• 文書抜粋
▶

実際のゲームのパフォーマンスはこの後見ていきますが、やや重めくらいのゲームなら実用的なパフォーマンスを実現できます。内蔵でこの性能は凄いです。
また、BIOSからTurbo Modeをオフにすると、CPUスコアが大きめに低下する代わりに、グラフィックススコアがわずかに向上します。
CPU負荷が小さそうなゲームでのプレイがメインならターボオフ運用もありかもしれません。
ただし、最新のミドルレンジGPUと比べるとさすがに負けており、重量級ゲームでは厳しめの性能ではあります(XeSSのフレーム生成の進化次第では化ける可能性もありそうだけど)。
ゲームのパフォーマンス

原神
解像度 | 画質設定 | 平均 | 1% Low |
---|---|---|---|
1920×1080(フルHD) | 高設定 | 59.9 fps | 52.1 fps |
オープンワールドゲームの原神です。思ったよりもかなり快適でした。高設定でもほぼ60fps(上限値)に張り付いていました。
オープンワールドなので局所的なfps低下が気になるところですが、そちらも思ったほど下がらず、高設定で全然運用できると思いました。許容されているVRAM容量が大きい(最大18GB)ことが活きているのかもしれません。

Apex Legends
解像度 | 画質設定 | 平均 | 1% Low |
---|---|---|---|
1920×1080(フルHD) | 高設定 | 74.0 fps | 46.1 fps |
1920×1080(フルHD) | 中設定 | 83.4 fps | 52.5 fps |
1920×1080(フルHD) | 低設定 | 94.2 fps | 62.8 fps |
一時は凄まじい人気を誇り、現在でも根強い人気があるバトルロワイヤル形式のFPSゲーム、APEXです。

◀

• 必須課題
1) ゲーム性能レビューによると、原神をフルHD・高設定でプレイしたときの平均フレームレートはいくつですか？
2) ゲーム性能レビューを、最後の文の後から続けて書いてください。
次のリストは、上のゲーム性能レビューとは関係のない別の資料です。

• データ

▶

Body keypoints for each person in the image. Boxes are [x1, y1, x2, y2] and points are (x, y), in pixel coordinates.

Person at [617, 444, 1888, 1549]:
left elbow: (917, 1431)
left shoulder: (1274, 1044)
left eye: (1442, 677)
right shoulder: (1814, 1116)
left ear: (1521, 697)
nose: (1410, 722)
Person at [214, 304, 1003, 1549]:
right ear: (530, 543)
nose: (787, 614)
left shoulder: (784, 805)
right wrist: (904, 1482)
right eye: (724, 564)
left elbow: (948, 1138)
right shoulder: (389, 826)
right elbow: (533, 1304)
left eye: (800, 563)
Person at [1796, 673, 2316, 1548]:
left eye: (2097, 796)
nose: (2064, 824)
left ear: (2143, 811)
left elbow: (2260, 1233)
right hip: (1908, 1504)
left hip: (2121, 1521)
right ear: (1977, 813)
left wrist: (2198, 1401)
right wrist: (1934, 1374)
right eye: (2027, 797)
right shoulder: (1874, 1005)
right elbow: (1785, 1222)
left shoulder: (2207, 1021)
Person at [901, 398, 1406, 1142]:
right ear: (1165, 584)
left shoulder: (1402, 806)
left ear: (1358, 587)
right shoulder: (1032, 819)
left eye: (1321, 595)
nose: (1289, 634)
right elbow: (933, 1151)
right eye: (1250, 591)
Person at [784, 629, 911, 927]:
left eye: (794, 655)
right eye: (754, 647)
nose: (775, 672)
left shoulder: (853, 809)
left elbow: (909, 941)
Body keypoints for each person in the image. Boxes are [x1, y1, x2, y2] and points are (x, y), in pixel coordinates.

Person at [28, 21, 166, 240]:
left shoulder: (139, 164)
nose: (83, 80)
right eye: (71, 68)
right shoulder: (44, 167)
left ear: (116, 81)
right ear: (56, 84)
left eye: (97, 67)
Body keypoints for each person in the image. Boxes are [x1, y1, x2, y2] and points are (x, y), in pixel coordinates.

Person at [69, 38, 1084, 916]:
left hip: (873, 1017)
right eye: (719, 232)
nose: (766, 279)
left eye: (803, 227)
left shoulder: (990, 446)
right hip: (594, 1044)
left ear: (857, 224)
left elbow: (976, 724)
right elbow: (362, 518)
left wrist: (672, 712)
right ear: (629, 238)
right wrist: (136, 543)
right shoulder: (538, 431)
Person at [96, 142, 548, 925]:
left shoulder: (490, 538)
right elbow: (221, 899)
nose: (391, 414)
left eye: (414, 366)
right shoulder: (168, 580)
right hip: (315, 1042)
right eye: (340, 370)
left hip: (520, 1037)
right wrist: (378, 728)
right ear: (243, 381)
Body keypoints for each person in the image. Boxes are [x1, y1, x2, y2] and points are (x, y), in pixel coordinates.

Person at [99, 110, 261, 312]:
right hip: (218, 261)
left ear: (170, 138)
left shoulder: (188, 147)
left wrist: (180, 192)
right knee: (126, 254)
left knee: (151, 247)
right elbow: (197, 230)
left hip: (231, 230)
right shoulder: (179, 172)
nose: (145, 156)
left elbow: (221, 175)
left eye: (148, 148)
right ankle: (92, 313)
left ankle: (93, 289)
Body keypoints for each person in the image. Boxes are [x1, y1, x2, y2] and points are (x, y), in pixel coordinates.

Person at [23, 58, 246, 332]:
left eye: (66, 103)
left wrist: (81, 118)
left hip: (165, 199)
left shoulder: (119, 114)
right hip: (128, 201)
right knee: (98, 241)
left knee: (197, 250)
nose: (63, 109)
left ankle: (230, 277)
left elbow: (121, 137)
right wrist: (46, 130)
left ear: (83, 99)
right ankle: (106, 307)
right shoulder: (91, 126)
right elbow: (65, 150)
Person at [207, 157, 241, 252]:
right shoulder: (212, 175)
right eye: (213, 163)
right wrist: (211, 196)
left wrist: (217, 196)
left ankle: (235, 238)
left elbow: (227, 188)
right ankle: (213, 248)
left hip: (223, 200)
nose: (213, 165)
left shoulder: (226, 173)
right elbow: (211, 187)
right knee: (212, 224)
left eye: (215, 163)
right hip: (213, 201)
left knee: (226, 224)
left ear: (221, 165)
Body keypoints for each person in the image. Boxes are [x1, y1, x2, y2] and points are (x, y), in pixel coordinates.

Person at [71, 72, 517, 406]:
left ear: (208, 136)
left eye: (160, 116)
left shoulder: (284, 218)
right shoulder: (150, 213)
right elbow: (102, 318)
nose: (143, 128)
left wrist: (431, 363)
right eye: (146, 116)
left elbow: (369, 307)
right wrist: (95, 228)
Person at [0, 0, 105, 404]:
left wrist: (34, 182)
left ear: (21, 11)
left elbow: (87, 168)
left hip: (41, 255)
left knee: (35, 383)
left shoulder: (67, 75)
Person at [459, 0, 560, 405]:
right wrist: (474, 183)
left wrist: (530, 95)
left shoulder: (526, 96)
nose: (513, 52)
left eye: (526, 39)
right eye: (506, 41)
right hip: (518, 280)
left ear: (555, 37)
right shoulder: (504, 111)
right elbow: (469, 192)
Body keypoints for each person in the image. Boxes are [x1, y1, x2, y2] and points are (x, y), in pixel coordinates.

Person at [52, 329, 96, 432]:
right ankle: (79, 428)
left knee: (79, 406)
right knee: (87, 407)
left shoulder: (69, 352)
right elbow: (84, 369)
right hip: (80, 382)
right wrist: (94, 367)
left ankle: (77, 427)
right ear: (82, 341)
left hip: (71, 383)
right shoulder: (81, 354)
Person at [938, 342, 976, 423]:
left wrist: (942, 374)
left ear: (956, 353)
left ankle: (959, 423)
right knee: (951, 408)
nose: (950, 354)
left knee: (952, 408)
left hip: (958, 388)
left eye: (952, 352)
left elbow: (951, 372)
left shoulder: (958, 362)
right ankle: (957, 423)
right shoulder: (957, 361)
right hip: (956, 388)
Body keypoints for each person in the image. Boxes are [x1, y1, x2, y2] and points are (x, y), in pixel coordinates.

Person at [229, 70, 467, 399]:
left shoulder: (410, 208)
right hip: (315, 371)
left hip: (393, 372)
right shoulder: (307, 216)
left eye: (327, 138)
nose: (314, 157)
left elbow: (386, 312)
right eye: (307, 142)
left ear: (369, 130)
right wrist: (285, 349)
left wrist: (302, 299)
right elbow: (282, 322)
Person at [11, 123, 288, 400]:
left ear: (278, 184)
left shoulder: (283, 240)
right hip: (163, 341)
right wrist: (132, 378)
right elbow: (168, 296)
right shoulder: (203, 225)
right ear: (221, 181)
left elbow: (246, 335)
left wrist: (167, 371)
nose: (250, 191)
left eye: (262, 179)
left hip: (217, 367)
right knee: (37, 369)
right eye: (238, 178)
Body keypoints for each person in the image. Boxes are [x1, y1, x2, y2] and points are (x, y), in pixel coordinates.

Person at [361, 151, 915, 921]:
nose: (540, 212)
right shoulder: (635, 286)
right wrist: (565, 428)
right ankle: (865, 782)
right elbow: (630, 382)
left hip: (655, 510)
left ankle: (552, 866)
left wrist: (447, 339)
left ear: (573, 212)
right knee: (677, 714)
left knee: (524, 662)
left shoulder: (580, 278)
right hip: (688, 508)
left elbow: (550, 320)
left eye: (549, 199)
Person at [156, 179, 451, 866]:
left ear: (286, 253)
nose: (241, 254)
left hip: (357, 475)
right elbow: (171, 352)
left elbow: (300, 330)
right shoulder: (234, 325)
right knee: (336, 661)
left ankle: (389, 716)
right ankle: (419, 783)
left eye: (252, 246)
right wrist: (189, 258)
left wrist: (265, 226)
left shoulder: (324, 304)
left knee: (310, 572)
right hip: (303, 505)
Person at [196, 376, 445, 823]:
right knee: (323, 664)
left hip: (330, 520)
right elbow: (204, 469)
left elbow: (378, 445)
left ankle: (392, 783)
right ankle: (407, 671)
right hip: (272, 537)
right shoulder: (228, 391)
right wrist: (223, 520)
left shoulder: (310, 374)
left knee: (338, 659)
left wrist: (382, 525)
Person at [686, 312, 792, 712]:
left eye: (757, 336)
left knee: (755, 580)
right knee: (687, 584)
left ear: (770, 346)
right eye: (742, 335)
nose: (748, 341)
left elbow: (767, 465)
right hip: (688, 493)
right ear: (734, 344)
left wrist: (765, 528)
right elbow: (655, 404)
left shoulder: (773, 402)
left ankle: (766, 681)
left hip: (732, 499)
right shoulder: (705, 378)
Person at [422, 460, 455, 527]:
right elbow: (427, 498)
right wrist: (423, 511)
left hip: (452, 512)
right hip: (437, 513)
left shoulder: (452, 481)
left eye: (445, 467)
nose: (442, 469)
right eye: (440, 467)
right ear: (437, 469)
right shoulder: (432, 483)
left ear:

◀

• 問題の解答
1) 59.9 fpsです。

2)
高設定でも平均74fpsとなっており、十分実用的です。低設定なら94.2fpsとなり、快適と言えるレベルになっていると思います。
ただし、局所的なfps低下が大きめで、中設定以上では60fpsを下回ることが散見される点は注意が必要です。

Overwatch 2
解像度 | 画質設定 | 平均 | 1% Low |
---|---|---|---|
1920×1080(フルHD) | NORMAL | 121.0 fps | 78.7 fps |
少人数チーム戦のシューティングゲームのオーバーウォッチ2です。DX12もベータ対応してますが、DX11でのテストです。
NORMAL設定で平均121fpsを記録し、普通に快適です。簡素なグラフィックのゲームなら3Dゲームでも内蔵GPUで快適な時代となっています。
FSR(1 / 2.2)が設定項目にありますが、最適化が上手くいっていないのか、fpsが逆に低下したりするケースがあったので計測から除外しました。

モンスターハンターワイルズ:ベンチマーク
解像度 | プリセット | 平均 | スコア |
---|---|---|---|
1920×1080(フルHD) | 低 (FSRフレーム生成) | 41.9 fps | 7101 |
重量級ゲームのモンハンワイルズのベンチマークテストです。フレーム生成を有効にした低プリセットでも約42fpsしか出ていません。
内蔵GPUは、さすがに重量級ゲームで使うには厳しい性能です。画質もかなり微妙で、ジャギジャギ感が否めませんでした。
XeSSにも一応対応していますが、フレーム生成機能には未対応なので、まだ実用的ではないです。

ファイナルファンタジー14(FF XIV)黄金のレガシー
解像度 | 画質設定 | スコア |
---|---|---|
1920×1080(フルHD) | 高品質(FSR) | 6201(やや快適) |
1920×1080(フルHD) | 標準品質(FSR) | 8291(快適) |
やや重い部類のMMO RPG「ファイナルファンタジー14 黄金のレガシー」のベンチマークです。
標準品質でFSR有効時には快適と出ます。しかし、この査定は結構甘めで、60fpsくらい出てたら快適という感じの判定です。
なので、実際には実用的というくらいで、プレイに支障が無ければOKという人ならやや快適くらいの性能です。
優れたパフォーマンスとは言えないと思いますが、割と動きます。このレベルのゲームでも内蔵GPUで普通に動くようになっているのが凄いと思います。
フルHDで軽めのゲームなら快適。やや重めくらいまでも対応は可能
「Arc 140T」内蔵GPUの性能は2025年時点では非常に高く、フルHDゲームならやや重めくらいのゲームまで対応可能です。思ったよりも対応範囲が広いです。
また、オープンワールドの原神でもfpsの落ち込みが思ったほど無くて、比較的安定したパフォーマンスです。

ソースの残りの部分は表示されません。